My emails complain that the rate of 6% is ‘daylight robbery’, and that the extra money should have been spent reducing the interest rate for everyone with a student loan rather than raising the repayment threshold which only helps those who will be on incomes below it.
I give two answers. First, it is always best to concentrate relief where it is most needed and this is better done by raising the threshold to protect those on the lowest incomes. Second, the complaint betrays an ignorance of the student loan interest rate system (I don’t blame them for that, because it’s complicated, and it is complicated in order to be fair to students, very few of whom will be paying 6%.)
The Government introduced a new tiered rate of interest for students taking out loans from September 2012.
Those with incomes above the income threshold and paying-off loans taken out before 2012 (known as plan 1) will, for the current year (1 September 2017 – 31 August 2018), pay a rate equal to the retail price index (3.1%) -but subject to a low interest cap- which means that they will actually only pay 1.25%
For those who took out loans after the new system was introduced in 2012 (plan 2), interest accrues at a variable rate over the life of the loan dependent upon their level of income: while studying the interest rate added is RPI + 3%, when a student graduates however, and is earning under the income threshold the interest rate falls to RPI and when a student is earning over the threshold the interest rate starts at RPI and rises gradually back up to RPI + 3% only when a graduate is earning over £41,000 per year.
The intention of the scheme is to make repayments more progressive so that graduates earning more would repay more. The amount of interest charged therefore depends on the circumstances of the student, which is much fairer.

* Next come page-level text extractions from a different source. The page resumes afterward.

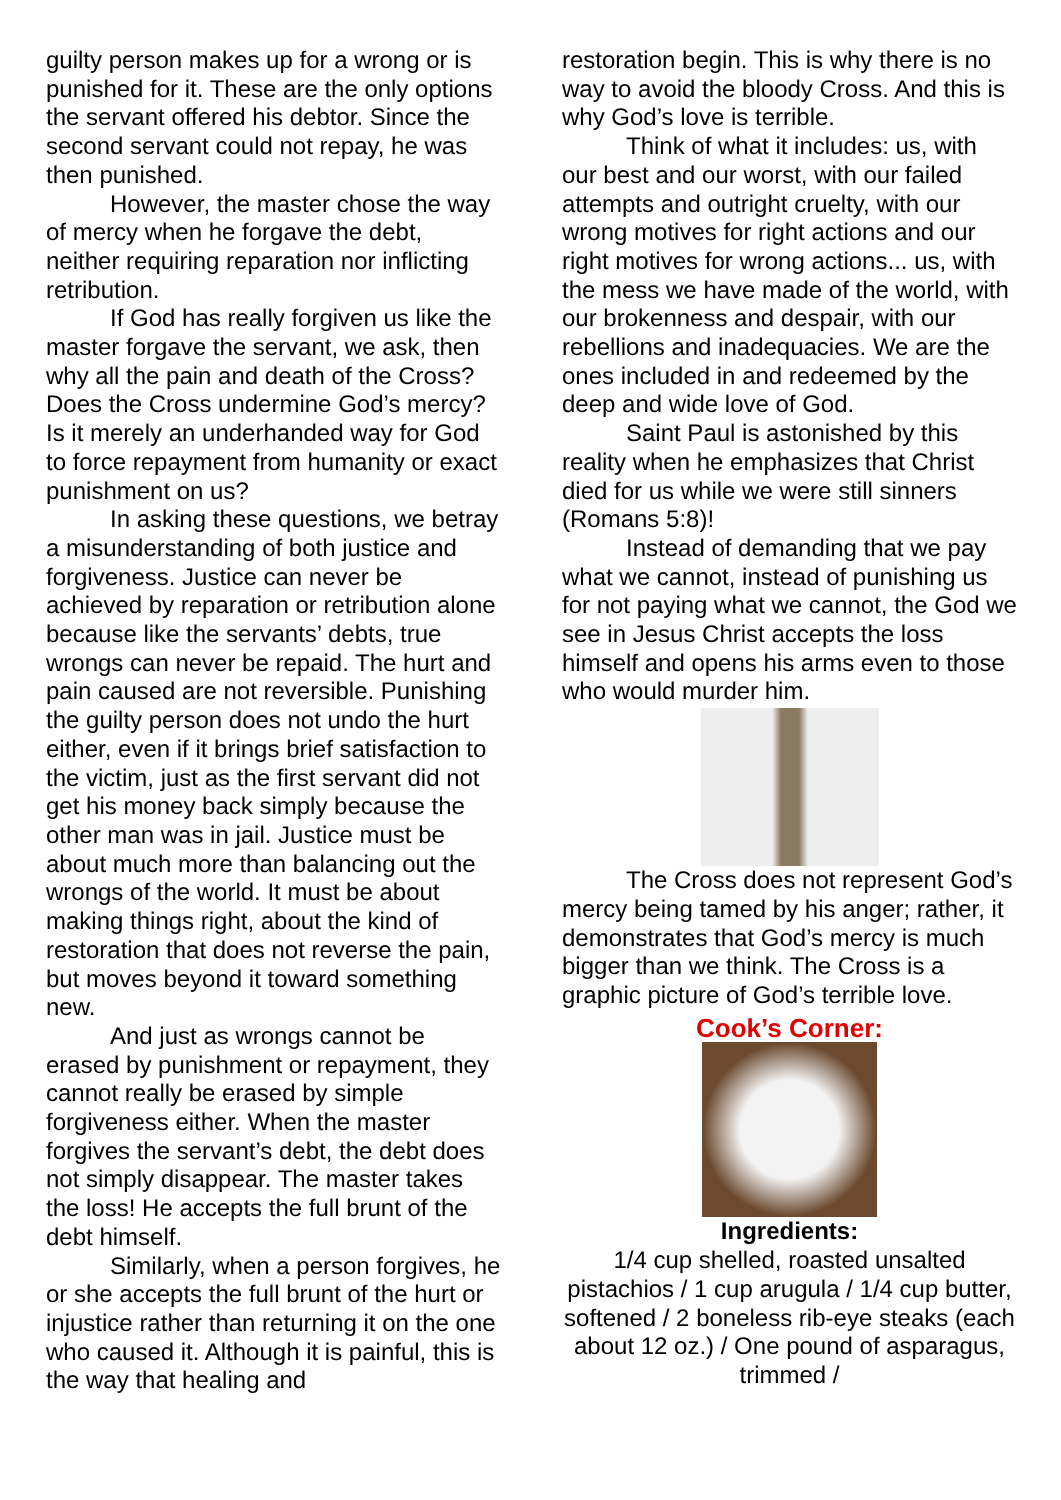guilty person makes up for a wrong or is punished for it. These are the only options the servant offered his debtor. Since the second servant could not repay, he was then punished.
However, the master chose the way of mercy when he forgave the debt, neither requiring reparation nor inflicting retribution.
If God has really forgiven us like the master forgave the servant, we ask, then why all the pain and death of the Cross? Does the Cross undermine God’s mercy? Is it merely an underhanded way for God to force repayment from humanity or exact punishment on us?
In asking these questions, we betray a misunderstanding of both justice and forgiveness. Justice can never be achieved by reparation or retribution alone because like the servants’ debts, true wrongs can never be repaid. The hurt and pain caused are not reversible. Punishing the guilty person does not undo the hurt either, even if it brings brief satisfaction to the victim, just as the first servant did not get his money back simply because the other man was in jail. Justice must be about much more than balancing out the wrongs of the world. It must be about making things right, about the kind of restoration that does not reverse the pain, but moves beyond it toward something new.
And just as wrongs cannot be erased by punishment or repayment, they cannot really be erased by simple forgiveness either. When the master forgives the servant’s debt, the debt does not simply disappear. The master takes the loss! He accepts the full brunt of the debt himself.
Similarly, when a person forgives, he or she accepts the full brunt of the hurt or injustice rather than returning it on the one who caused it. Although it is painful, this is the way that healing and
restoration begin. This is why there is no way to avoid the bloody Cross. And this is why God’s love is terrible.
Think of what it includes: us, with our best and our worst, with our failed attempts and outright cruelty, with our wrong motives for right actions and our right motives for wrong actions... us, with the mess we have made of the world, with our brokenness and despair, with our rebellions and inadequacies. We are the ones included in and redeemed by the deep and wide love of God.
Saint Paul is astonished by this reality when he emphasizes that Christ died for us while we were still sinners (Romans 5:8)!
Instead of demanding that we pay what we cannot, instead of punishing us for not paying what we cannot, the God we see in Jesus Christ accepts the loss himself and opens his arms even to those who would murder him.
The Cross does not represent God’s mercy being tamed by his anger; rather, it demonstrates that God’s mercy is much bigger than we think. The Cross is a graphic picture of God’s terrible love.
Cook’s Corner:
Ingredients:
1/4 cup shelled, roasted unsalted pistachios / 1 cup arugula / 1/4 cup butter, softened / 2 boneless rib-eye steaks (each about 12 oz.) / One pound of asparagus, trimmed /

What we should not return to, is a system where opportunities are fewer, and where 18-year -olds who don’t go to university end up paying higher taxes to pay for the courses of the lucky few who do get a place at university.
That said, students do need to be much more forceful in demanding value for their money. An undergraduate complained to me recently that an effective lecturer and tutor on her course had been replaced by a dreadful one, I enquired as to what the students on the course had done about it collectively or individually, the answer was ‘nothing’. Well, nothing will come of nothing: They need to agitate about teaching standards.